** SOURCE INFORMATION follows **

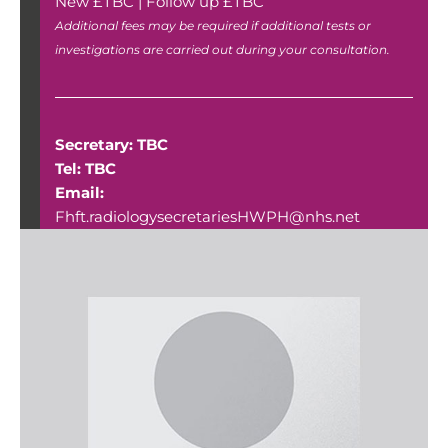
New £TBC | Follow up £TBC
Additional fees may be required if additional tests or
investigations are carried out during your consultation.
Secretary: TBC
Tel: TBC
Email:
Fhft.radiologysecretariesHWPH@nhs.net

** End of SOURCE INFORMATION **

- TASK GOAL -
The answer should hold every line of the listing, copied exactly, with no pictures.

- REPLY TO THE EXERCISE -
New £TBC | Follow up £TBC
Additional fees may be required if additional tests or
investigations are carried out during your consultation.
Secretary: TBC
Tel: TBC
Email:
Fhft.radiologysecretariesHWPH@nhs.net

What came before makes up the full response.